> [Passage to read]:

Oh tenant security deposits, you complex creature. Created to protect both tenant and landlord, the deposit is far from a simple affair. Anyone with any experience of retrieving or exercising deductions knows it is a veritable mind exploder. But it needn’t be this difficult. Read on for our guide to keeping things fair in the game of renting and deposits.
When it comes to tenant security deposits, there’s a whole lot of scheming going on. Government approved schemes, that is. Starting with the Government Approved Tenancy Deposit Scheme, which all landlords must utilise by law. These babies ensure the deposit is protected. So, as long as the property hasn’t been treated like a PFC at 4am on a Saturday*, your tenant will receive the full amount back. *More on this situation later. Using this third party to look after the deposit is vital for you to avoid a gnarly bust up over deductions later. With the custodial scheme in particular, you won’t need to pay any fees as the scheme secures the deposit for you.
So on to the big questions – when and how much deductions can be made? It does of course vary across situations, but there are some common grounds for an unreturned deposit. Remember that these reasons have to be clearly outlined in the tenancy agreement. Here are some of the whoppers to bear in mind. And yes, they involve tenants who appear to have lived inside what they thought was a fried chicken shop on a perpetual early morning rave up/come down.
From the top, unpaid rent is certainly one of the most justified reasons for withholding some or all of the deposit. You may wish to stipulate in your contract that the deposit may not be used for unpaid rent. Unless you’d prefer to make deductions from the deposit, rather than serve a Section 21 eviction notice.

> [Instructions]:
**A)** In the guide to tenant security deposits, which scheme must all landlords use by law?
**B)** What are the three expressions the opening paragraph of the deposit guide uses to portray the tenant security deposit as complicated?

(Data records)
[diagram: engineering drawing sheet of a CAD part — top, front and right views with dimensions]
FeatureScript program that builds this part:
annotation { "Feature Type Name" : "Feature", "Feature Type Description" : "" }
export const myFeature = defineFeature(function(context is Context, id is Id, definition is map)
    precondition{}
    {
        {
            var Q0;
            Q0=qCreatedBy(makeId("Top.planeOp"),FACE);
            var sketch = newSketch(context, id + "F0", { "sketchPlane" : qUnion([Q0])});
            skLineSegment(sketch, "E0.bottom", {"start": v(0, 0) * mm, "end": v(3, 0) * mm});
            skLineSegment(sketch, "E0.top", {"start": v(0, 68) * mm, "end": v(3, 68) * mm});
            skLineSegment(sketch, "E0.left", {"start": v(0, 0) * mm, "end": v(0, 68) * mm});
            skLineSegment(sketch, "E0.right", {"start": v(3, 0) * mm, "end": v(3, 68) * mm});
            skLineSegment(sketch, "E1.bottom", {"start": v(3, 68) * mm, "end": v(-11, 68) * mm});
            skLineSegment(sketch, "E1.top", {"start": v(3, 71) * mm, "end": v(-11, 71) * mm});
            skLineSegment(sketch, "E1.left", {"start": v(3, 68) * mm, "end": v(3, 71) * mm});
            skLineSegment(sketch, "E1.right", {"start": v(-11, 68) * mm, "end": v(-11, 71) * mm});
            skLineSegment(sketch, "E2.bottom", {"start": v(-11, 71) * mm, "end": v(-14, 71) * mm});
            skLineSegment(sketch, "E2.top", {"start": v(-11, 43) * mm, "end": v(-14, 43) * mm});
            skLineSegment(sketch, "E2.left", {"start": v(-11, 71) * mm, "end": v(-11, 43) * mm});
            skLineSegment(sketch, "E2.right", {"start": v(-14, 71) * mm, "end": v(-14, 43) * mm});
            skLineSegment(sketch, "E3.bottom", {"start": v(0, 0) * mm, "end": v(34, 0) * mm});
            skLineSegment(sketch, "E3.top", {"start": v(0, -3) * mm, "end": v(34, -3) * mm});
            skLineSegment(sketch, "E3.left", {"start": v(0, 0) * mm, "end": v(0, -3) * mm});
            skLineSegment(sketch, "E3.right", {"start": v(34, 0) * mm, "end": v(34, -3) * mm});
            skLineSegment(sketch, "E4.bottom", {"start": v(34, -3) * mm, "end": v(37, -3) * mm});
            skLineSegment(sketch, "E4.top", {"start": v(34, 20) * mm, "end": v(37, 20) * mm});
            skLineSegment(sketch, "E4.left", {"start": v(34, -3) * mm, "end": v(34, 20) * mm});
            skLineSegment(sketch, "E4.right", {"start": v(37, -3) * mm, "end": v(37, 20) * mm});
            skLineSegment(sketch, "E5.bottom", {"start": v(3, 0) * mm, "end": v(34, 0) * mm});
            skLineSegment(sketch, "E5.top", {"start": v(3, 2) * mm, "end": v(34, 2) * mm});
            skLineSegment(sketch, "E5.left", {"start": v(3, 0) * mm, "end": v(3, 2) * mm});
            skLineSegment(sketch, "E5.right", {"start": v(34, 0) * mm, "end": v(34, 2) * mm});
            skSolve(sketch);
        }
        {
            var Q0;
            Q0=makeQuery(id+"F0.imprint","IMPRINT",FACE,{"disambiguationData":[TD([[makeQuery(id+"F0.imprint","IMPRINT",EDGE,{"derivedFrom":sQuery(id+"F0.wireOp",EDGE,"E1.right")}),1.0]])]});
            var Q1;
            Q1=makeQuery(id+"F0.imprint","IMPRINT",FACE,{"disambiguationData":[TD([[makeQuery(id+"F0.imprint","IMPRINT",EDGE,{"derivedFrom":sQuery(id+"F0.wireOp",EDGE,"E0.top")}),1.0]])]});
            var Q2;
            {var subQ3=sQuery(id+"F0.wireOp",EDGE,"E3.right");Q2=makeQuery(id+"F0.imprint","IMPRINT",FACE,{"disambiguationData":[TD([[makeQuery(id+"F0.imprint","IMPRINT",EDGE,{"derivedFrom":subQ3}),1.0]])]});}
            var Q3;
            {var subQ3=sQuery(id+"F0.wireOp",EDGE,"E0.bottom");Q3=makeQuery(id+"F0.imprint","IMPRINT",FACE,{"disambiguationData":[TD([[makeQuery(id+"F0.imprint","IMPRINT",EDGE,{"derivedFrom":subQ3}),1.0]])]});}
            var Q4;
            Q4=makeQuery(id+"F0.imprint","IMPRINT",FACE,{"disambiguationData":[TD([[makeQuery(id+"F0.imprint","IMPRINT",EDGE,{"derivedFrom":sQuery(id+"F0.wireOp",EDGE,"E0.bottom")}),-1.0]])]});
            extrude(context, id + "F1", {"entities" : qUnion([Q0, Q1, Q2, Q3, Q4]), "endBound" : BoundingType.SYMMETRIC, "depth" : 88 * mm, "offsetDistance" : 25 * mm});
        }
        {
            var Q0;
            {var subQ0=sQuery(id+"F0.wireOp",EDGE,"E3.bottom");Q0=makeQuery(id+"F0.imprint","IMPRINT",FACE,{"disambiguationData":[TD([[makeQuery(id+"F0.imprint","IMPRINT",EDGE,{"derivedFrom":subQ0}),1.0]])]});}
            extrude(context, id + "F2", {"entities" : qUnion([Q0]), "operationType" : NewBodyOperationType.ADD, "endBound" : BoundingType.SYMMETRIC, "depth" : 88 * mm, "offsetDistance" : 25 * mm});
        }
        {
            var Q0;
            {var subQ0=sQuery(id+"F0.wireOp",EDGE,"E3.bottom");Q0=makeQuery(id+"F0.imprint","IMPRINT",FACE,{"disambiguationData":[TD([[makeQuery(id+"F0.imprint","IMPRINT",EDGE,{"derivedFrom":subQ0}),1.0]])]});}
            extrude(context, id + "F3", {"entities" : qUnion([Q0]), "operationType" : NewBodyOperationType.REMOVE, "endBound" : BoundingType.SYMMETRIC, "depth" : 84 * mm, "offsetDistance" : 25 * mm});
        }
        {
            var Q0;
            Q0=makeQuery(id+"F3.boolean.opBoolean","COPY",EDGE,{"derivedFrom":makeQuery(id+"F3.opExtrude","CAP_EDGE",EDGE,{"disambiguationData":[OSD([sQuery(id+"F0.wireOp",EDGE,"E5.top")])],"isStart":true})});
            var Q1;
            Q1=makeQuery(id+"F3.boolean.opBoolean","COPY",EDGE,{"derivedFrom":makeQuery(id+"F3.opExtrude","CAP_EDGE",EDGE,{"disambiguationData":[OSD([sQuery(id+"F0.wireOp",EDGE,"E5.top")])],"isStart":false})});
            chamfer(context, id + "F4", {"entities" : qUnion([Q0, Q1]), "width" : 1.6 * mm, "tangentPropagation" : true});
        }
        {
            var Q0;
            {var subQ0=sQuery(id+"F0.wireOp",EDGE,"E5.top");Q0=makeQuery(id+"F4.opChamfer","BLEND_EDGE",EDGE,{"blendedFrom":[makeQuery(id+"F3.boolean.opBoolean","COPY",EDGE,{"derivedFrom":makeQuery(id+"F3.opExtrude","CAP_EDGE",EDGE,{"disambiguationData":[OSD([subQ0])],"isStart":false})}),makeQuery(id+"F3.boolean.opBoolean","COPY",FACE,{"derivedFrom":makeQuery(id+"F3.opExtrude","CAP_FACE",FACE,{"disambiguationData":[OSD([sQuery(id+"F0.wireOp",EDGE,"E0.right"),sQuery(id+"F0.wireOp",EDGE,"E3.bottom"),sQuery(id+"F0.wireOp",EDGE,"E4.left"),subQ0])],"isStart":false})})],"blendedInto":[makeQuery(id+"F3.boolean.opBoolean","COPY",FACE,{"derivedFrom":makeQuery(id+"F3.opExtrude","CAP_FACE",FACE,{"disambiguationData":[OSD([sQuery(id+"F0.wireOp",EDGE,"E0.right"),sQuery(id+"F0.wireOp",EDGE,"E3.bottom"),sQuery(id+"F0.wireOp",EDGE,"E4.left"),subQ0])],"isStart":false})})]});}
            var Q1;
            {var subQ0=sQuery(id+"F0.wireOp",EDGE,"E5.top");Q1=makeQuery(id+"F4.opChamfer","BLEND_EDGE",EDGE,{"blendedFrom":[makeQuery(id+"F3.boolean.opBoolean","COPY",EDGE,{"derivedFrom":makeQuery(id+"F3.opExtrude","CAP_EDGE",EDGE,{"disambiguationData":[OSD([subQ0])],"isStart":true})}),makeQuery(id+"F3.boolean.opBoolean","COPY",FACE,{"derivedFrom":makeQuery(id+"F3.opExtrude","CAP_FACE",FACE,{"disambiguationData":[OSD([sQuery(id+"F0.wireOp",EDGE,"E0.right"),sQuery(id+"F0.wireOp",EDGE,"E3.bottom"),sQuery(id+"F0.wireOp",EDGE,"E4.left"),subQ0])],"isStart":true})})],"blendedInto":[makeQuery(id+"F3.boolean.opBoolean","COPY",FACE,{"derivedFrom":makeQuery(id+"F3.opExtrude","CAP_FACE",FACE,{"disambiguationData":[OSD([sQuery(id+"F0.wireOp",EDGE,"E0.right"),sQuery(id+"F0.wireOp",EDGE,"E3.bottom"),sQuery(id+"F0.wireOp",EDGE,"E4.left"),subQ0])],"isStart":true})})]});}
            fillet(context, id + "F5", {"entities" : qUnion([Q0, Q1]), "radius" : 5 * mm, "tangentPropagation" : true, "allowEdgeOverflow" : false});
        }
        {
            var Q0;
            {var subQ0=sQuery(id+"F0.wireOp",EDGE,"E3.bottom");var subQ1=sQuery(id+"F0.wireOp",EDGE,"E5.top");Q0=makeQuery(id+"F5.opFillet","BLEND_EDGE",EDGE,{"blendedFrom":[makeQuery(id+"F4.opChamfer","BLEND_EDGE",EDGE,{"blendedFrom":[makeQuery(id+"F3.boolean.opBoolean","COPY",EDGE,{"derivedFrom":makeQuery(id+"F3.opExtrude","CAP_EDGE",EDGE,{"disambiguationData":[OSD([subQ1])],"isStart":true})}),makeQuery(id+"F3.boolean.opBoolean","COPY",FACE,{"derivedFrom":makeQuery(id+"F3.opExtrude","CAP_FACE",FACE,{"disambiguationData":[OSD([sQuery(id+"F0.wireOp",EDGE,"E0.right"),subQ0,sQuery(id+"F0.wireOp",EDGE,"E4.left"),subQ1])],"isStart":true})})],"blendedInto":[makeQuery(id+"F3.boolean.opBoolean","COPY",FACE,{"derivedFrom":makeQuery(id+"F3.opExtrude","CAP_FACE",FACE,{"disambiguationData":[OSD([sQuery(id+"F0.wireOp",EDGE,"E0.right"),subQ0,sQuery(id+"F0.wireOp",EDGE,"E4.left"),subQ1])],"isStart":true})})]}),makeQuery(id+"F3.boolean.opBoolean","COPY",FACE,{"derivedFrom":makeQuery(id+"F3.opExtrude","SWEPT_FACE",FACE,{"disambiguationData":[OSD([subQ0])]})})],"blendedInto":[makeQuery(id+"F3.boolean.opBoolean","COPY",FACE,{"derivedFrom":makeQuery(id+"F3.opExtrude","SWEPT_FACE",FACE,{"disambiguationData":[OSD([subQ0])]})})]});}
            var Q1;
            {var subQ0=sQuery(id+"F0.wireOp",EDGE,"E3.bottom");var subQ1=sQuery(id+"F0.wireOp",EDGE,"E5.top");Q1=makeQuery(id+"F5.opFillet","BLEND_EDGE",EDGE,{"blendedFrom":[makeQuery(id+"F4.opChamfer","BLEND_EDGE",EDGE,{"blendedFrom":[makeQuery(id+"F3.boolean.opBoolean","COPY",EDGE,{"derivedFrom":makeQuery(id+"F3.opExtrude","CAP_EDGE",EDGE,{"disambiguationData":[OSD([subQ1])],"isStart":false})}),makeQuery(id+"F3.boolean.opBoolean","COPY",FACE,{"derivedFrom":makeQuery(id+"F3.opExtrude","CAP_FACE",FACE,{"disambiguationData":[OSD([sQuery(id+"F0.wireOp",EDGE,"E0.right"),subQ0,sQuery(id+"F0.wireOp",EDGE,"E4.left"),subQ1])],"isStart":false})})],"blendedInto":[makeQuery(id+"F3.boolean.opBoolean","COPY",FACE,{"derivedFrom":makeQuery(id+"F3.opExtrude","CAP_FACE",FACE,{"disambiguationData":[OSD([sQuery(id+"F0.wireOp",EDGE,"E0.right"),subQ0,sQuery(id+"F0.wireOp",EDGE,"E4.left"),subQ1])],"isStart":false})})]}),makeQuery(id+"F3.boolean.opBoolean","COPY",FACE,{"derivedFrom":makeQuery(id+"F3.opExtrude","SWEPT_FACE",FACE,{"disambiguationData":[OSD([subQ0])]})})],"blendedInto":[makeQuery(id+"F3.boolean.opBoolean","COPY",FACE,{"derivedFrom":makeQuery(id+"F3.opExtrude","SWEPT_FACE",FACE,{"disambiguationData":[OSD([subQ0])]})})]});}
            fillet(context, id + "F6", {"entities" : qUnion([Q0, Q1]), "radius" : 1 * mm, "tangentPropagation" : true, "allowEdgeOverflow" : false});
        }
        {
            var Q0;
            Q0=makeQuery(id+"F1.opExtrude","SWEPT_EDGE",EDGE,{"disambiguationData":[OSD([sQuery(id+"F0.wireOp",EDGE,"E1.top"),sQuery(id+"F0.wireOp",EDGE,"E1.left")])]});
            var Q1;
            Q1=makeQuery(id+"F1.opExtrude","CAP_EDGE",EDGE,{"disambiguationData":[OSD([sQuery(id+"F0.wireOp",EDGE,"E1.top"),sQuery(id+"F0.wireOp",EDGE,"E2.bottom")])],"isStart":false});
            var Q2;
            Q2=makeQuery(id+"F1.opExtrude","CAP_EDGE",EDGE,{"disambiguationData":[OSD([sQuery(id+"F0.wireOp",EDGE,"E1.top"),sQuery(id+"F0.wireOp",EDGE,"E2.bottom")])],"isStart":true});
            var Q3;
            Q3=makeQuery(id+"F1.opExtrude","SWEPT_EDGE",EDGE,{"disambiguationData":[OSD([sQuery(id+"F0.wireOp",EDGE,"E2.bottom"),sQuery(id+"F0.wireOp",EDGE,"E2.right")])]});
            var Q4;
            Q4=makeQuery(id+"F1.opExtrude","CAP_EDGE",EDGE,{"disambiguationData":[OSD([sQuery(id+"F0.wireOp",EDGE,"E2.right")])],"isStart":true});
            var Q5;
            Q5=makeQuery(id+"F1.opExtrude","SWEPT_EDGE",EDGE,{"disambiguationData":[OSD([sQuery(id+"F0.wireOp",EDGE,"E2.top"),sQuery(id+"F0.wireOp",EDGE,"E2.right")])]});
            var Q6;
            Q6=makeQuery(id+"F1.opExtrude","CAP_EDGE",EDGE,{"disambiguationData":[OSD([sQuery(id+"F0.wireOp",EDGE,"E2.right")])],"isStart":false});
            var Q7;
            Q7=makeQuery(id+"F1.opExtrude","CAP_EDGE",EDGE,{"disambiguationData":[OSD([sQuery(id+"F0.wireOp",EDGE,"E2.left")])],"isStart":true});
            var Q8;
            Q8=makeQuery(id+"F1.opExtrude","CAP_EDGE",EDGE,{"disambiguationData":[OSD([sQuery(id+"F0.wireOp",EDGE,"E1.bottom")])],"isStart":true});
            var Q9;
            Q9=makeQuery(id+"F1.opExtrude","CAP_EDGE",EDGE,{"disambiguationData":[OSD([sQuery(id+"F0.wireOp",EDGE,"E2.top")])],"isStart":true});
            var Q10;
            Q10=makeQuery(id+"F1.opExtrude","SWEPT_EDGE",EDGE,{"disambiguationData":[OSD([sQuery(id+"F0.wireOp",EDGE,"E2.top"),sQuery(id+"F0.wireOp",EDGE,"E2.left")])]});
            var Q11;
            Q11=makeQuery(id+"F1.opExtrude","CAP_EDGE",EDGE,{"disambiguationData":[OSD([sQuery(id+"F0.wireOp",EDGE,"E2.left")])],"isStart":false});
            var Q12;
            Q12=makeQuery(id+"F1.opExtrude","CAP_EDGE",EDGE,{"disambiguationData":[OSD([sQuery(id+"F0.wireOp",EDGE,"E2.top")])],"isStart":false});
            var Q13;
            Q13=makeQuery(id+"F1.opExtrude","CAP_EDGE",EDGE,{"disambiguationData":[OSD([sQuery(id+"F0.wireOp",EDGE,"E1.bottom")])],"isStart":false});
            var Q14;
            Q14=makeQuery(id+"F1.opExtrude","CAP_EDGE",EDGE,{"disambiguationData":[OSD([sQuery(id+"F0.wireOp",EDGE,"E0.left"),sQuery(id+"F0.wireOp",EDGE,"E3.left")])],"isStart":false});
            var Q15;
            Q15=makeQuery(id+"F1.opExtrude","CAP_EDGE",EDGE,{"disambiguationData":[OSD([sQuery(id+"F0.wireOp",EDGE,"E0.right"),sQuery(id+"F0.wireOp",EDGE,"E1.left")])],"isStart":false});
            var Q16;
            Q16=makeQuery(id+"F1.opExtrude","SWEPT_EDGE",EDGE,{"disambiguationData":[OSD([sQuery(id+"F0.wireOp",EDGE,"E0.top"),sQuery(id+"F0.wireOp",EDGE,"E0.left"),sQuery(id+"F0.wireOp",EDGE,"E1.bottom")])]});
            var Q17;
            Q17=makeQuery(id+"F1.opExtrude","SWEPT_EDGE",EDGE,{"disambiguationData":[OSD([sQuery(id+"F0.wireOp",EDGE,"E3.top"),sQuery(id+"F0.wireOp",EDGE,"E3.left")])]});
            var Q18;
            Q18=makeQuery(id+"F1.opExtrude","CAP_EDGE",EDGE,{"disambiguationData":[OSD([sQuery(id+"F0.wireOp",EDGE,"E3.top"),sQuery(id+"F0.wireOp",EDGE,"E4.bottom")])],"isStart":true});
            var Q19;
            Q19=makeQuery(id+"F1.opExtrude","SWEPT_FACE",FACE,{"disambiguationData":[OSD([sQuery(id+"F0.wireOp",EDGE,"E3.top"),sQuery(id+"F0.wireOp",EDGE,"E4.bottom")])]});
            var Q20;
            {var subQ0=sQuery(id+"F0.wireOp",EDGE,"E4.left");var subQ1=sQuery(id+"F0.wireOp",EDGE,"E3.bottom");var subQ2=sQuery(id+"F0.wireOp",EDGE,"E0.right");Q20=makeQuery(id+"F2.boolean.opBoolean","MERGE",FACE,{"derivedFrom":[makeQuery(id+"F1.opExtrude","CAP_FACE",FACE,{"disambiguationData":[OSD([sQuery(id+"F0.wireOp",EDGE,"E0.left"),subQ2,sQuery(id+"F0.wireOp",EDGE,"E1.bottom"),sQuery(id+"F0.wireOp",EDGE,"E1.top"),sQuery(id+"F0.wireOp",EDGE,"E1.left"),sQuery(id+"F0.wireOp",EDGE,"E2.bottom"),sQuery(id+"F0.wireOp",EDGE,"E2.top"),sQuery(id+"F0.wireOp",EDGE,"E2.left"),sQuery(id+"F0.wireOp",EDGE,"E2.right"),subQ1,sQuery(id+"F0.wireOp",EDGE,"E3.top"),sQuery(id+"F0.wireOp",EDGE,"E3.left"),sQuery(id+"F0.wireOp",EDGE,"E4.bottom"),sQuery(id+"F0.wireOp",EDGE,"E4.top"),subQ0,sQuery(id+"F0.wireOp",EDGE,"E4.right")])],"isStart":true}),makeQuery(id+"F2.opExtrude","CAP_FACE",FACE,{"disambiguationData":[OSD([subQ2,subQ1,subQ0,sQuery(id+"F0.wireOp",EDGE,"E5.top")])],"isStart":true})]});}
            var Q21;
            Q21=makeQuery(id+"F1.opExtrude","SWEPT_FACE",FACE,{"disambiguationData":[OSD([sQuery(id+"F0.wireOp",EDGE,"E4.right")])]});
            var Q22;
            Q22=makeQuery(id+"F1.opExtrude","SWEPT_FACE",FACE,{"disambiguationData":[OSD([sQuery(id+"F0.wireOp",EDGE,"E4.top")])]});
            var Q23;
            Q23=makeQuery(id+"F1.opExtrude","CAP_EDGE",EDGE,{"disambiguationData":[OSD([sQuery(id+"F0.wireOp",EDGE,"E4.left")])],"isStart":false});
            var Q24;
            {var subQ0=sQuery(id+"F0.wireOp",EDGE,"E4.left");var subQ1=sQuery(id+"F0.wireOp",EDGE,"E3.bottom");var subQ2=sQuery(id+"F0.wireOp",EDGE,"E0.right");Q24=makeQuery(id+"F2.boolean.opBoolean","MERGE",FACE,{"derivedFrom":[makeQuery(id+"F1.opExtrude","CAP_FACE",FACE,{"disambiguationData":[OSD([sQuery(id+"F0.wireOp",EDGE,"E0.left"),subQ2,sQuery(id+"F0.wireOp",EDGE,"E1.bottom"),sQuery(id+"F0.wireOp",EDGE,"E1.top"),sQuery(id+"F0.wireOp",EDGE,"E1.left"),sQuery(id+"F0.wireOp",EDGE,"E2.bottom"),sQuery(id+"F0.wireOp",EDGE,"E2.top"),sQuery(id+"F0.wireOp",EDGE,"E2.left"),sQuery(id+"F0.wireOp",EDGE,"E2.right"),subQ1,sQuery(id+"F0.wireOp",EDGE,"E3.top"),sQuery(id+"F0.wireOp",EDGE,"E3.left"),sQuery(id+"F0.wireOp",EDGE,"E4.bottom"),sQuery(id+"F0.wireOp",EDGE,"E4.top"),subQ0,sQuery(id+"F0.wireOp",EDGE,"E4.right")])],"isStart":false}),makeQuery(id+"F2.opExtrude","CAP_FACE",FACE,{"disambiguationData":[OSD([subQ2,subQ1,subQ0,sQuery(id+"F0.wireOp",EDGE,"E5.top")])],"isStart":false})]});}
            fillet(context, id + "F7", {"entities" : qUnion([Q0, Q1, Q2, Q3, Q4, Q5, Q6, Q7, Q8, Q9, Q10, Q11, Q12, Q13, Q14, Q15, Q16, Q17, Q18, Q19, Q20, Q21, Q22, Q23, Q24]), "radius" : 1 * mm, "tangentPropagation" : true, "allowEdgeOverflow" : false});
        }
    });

> [Solutions below]:
**A)** The Government Approved Tenancy Deposit Scheme.

**B)**
- "complex creature"
- "far from a simple affair"
- "a veritable mind exploder"